[[ MATERIAL FOR THIS TASK open ]]
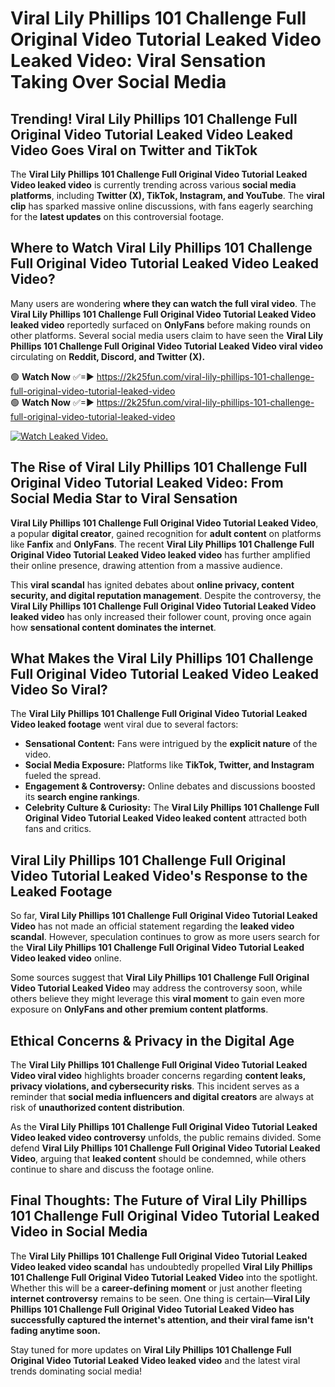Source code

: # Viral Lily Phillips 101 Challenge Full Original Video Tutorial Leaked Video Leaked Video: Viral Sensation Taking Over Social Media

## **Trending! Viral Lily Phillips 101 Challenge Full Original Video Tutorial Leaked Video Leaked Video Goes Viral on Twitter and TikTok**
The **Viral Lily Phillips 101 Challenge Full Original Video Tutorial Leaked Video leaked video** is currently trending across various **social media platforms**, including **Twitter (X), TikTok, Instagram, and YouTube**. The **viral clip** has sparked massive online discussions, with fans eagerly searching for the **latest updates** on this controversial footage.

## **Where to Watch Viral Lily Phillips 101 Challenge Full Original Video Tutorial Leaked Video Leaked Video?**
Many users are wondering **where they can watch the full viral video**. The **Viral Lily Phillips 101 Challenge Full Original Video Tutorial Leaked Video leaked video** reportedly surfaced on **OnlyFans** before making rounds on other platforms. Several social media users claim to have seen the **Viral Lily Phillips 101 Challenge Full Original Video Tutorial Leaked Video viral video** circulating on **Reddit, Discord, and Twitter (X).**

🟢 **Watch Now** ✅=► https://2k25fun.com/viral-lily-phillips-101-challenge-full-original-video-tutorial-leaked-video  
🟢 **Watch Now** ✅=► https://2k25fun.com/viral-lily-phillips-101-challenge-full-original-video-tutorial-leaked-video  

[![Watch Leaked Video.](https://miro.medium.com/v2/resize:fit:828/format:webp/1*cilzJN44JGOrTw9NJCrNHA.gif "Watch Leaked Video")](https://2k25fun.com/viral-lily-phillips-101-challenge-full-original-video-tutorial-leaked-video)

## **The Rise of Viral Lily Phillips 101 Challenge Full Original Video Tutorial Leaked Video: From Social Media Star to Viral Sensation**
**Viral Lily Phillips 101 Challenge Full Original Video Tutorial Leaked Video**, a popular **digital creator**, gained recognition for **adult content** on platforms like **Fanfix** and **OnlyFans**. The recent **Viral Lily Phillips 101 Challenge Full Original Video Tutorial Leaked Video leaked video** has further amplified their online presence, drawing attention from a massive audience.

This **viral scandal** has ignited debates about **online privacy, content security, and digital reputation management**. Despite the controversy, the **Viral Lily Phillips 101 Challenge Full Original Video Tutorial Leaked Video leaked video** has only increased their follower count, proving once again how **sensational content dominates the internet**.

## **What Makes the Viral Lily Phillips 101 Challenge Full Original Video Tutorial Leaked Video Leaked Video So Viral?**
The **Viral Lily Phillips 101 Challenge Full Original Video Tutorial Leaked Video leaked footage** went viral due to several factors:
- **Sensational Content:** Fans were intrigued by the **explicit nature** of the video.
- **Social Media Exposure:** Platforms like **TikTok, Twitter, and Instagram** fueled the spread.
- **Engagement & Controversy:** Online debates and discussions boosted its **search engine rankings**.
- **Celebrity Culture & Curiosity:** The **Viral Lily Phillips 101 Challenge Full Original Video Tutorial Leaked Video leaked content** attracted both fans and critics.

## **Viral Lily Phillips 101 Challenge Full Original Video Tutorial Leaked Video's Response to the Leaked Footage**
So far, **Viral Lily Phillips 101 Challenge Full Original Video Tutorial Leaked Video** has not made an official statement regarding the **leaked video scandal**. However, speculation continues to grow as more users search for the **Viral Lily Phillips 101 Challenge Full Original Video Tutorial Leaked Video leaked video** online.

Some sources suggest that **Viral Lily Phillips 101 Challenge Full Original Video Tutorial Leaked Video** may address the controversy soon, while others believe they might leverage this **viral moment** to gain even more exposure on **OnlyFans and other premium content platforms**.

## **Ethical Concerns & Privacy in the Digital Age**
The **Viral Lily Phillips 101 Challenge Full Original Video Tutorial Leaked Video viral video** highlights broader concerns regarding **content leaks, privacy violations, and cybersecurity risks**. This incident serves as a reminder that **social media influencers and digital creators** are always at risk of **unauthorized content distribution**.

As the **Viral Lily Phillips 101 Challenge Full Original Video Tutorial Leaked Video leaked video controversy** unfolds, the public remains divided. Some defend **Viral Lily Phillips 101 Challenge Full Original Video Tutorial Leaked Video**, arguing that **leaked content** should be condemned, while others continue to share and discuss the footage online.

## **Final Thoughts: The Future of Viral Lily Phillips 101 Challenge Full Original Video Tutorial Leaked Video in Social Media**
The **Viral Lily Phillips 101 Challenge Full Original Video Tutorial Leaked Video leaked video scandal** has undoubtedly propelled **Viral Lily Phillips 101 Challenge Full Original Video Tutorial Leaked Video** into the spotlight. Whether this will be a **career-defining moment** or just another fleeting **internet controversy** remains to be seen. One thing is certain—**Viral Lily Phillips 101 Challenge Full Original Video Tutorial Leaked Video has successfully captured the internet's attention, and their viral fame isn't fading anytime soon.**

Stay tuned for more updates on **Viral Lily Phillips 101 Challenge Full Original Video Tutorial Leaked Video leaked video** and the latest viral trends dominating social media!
[[ MATERIAL FOR THIS TASK closed ]]
# DIRECTIONS FOR THIS TASK:
For every line of the records that has the word "like" in it, make a copy.

# RESULT FOR THIS TASK:
**Viral Lily Phillips 101 Challenge Full Original Video Tutorial Leaked Video**, a popular **digital creator**, gained recognition for **adult content** on platforms like **Fanfix** and **OnlyFans**. The recent **Viral Lily Phillips 101 Challenge Full Original Video Tutorial Leaked Video leaked video** has further amplified their online presence, drawing attention from a massive audience.
- **Social Media Exposure:** Platforms like **TikTok, Twitter, and Instagram** fueled the spread.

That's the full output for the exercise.